Danish birthday cakes for adults consist of three layers alternating with cream, berries, custard, and any other mix-ins of your choosing. However, for children a kagemand or kagekone, a rolled out pastry, is decorated to look like a cake woman or cake man. Using chocolate, candy, and icing, the cake child is cut into pieces to enjoy while the children scream in mock fear and the birthday child nibbles on the head.
The African country does not have a specific birthday sweet that is generally served at birthday gatherings. However, kelewele is almost always served at the birthday celebration or for breakfast. The cooked, ripe plantains are spiced with ginger and pepper and is fried to a delicious golden brown.
Tortas consisting of fruit fillings and dried meringue layers are often served on birthdays in Chile. Lucuma, a tropical fruit that tastes of sweet custard, is a popular flavor for the fruit cream. At many Latin American birthdays, the child will bite into the cake without utensils after blowing out the candles and the friends around push their face into the frosting.

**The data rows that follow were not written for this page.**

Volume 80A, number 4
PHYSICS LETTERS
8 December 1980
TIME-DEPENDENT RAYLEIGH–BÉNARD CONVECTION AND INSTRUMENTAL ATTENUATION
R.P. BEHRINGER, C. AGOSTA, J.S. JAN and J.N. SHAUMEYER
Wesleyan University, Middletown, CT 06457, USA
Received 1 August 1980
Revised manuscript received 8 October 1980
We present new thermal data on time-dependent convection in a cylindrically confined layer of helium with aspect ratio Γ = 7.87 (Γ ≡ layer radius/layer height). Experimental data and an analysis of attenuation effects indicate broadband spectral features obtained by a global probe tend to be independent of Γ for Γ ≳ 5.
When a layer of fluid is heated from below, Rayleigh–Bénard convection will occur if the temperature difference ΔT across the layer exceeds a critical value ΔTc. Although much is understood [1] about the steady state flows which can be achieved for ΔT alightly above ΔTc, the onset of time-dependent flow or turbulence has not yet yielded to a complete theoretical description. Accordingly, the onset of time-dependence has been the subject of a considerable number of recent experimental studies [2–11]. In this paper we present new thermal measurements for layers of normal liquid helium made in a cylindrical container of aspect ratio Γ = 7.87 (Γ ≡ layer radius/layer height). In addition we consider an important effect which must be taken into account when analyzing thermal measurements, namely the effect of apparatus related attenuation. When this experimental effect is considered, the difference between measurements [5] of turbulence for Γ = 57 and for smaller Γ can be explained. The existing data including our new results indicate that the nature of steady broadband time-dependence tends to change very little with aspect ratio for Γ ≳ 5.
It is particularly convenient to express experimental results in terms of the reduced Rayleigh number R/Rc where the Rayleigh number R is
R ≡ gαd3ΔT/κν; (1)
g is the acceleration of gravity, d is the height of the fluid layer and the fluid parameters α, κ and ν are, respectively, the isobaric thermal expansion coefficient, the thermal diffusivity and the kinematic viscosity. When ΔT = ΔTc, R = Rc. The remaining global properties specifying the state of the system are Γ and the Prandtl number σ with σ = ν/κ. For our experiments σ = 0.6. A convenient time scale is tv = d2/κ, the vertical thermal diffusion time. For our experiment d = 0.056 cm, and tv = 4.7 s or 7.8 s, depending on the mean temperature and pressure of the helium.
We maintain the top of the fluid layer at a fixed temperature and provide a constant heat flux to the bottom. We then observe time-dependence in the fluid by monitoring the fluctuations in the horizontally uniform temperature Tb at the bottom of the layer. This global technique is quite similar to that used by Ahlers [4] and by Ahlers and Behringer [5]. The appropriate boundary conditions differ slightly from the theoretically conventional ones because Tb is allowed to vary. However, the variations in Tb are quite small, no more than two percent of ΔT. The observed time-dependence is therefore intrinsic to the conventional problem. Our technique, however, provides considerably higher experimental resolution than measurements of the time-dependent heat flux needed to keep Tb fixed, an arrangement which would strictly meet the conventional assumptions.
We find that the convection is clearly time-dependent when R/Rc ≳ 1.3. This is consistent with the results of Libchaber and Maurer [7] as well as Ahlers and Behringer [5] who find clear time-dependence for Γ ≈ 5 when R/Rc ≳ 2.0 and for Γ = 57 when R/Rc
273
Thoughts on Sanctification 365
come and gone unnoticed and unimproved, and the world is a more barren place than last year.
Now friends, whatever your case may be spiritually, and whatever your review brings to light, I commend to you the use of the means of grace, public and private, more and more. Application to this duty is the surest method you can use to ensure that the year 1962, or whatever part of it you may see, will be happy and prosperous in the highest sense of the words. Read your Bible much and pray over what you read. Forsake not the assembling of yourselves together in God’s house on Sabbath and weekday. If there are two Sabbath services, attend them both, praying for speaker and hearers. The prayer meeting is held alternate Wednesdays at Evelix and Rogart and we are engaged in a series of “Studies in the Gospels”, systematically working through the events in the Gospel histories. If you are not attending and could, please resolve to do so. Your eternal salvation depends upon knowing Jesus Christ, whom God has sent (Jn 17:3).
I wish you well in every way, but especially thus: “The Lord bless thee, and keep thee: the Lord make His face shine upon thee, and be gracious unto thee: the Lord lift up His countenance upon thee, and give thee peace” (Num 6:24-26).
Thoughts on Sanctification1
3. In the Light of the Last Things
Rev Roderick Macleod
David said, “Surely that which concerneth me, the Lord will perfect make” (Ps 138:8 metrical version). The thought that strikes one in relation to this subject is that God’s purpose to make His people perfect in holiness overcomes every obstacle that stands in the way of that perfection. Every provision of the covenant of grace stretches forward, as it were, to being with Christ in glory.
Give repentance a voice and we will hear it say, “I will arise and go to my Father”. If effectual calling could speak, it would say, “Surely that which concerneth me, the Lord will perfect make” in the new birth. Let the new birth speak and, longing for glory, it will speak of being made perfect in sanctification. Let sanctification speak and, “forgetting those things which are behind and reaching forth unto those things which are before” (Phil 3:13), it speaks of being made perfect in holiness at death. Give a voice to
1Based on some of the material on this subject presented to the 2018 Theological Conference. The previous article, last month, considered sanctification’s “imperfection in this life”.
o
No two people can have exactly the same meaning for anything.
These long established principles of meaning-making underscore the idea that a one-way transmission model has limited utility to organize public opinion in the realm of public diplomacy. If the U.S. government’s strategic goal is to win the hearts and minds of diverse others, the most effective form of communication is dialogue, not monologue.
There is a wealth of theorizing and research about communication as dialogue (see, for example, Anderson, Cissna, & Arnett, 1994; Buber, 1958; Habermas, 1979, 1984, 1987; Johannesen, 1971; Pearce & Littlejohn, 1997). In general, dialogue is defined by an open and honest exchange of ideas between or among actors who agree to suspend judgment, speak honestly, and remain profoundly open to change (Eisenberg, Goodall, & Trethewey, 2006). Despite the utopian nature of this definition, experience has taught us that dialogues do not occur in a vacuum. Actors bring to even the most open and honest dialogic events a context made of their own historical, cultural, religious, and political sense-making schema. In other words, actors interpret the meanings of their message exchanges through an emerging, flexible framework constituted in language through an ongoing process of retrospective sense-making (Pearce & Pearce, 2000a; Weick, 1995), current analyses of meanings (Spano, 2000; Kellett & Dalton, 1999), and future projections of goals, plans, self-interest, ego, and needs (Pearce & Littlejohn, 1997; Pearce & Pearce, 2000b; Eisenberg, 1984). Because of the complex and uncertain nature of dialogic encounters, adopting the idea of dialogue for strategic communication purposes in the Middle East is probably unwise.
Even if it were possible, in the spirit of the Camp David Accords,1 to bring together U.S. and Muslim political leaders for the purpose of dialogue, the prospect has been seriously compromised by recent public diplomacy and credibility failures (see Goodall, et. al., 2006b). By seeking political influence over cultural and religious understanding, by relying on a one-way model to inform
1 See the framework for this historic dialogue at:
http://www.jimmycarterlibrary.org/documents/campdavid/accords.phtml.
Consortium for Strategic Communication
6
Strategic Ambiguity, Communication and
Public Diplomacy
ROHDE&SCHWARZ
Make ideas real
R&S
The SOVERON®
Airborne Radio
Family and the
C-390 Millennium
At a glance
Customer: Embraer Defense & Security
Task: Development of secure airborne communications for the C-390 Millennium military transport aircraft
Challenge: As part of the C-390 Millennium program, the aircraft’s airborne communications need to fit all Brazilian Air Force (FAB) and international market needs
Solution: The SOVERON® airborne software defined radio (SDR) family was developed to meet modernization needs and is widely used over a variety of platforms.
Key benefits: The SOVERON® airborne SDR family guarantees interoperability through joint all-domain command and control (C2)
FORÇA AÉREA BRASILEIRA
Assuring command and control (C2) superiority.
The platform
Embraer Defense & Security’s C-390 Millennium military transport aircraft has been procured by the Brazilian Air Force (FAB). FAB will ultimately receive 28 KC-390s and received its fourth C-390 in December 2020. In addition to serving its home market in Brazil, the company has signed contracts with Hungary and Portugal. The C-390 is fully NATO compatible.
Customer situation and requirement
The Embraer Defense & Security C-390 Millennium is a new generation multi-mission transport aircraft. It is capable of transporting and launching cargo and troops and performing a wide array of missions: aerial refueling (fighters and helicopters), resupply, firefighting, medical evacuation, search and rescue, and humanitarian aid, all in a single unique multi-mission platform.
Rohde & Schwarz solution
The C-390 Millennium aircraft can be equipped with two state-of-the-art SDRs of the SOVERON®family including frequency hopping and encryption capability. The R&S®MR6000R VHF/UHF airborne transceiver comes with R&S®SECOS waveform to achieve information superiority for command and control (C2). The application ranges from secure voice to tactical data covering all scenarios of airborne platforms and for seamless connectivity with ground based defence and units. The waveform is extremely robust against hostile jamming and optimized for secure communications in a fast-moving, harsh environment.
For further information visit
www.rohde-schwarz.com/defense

Given its history and location, Serbian cuisine harbors characteristics from Asian culture as well as Mediterranean countries such as Greece. One of their traditional cakes served often on birthdays is a good indicator of such influences. Vasa’s torte base is a rich, nutty orange cake that is then topped with a decadent walnut-chocolate mousse. The cake is covered in fluffly meringue cream and sprinkled with a zested orange and chopped nuts.